Page-level text extractions
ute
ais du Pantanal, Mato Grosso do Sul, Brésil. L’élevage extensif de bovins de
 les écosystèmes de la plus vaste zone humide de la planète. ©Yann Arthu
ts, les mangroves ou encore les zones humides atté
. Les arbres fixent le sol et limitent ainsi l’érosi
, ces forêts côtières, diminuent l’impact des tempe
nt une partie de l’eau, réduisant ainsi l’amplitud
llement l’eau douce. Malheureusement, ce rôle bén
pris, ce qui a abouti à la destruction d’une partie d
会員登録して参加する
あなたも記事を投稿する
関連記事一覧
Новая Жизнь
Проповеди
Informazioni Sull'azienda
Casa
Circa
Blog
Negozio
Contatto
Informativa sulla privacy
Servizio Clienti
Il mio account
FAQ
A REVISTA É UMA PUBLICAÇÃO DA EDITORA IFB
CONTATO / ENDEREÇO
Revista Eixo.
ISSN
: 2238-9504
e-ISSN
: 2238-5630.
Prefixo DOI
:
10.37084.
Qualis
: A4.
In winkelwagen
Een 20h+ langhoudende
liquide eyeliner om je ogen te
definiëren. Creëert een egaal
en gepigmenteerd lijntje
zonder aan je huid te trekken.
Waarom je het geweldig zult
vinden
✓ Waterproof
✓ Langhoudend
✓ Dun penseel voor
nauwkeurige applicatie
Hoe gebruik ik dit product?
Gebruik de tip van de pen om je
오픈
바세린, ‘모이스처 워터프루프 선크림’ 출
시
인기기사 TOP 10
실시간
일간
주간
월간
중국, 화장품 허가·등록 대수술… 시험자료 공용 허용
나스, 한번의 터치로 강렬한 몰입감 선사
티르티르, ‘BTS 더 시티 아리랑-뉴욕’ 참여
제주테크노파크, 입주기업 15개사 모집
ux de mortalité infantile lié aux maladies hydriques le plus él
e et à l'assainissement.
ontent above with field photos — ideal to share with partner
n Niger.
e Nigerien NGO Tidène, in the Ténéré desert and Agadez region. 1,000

• **Exercise objective**
Print each of the lines above again, unchanged.

• **Exercise result**
ute
ais du Pantanal, Mato Grosso do Sul, Brésil. L’élevage extensif de bovins de
 les écosystèmes de la plus vaste zone humide de la planète. ©Yann Arthu
ts, les mangroves ou encore les zones humides atté
. Les arbres fixent le sol et limitent ainsi l’érosi
, ces forêts côtières, diminuent l’impact des tempe
nt une partie de l’eau, réduisant ainsi l’amplitud
llement l’eau douce. Malheureusement, ce rôle bén
pris, ce qui a abouti à la destruction d’une partie d
会員登録して参加する
あなたも記事を投稿する
関連記事一覧
Новая Жизнь
Проповеди
Informazioni Sull'azienda
Casa
Circa
Blog
Negozio
Contatto
Informativa sulla privacy
Servizio Clienti
Il mio account
FAQ
A REVISTA É UMA PUBLICAÇÃO DA EDITORA IFB
CONTATO / ENDEREÇO
Revista Eixo.
ISSN
: 2238-9504
e-ISSN
: 2238-5630.
Prefixo DOI
:
10.37084.
Qualis
: A4.
In winkelwagen
Een 20h+ langhoudende
liquide eyeliner om je ogen te
definiëren. Creëert een egaal
en gepigmenteerd lijntje
zonder aan je huid te trekken.
Waarom je het geweldig zult
vinden
✓ Waterproof
✓ Langhoudend
✓ Dun penseel voor
nauwkeurige applicatie
Hoe gebruik ik dit product?
Gebruik de tip van de pen om je
오픈
바세린, ‘모이스처 워터프루프 선크림’ 출
시
인기기사 TOP 10
실시간
일간
주간
월간
중국, 화장품 허가·등록 대수술… 시험자료 공용 허용
나스, 한번의 터치로 강렬한 몰입감 선사
티르티르, ‘BTS 더 시티 아리랑-뉴욕’ 참여
제주테크노파크, 입주기업 15개사 모집
ux de mortalité infantile lié aux maladies hydriques le plus él
e et à l'assainissement.
ontent above with field photos — ideal to share with partner
n Niger.
e Nigerien NGO Tidène, in the Ténéré desert and Agadez region. 1,000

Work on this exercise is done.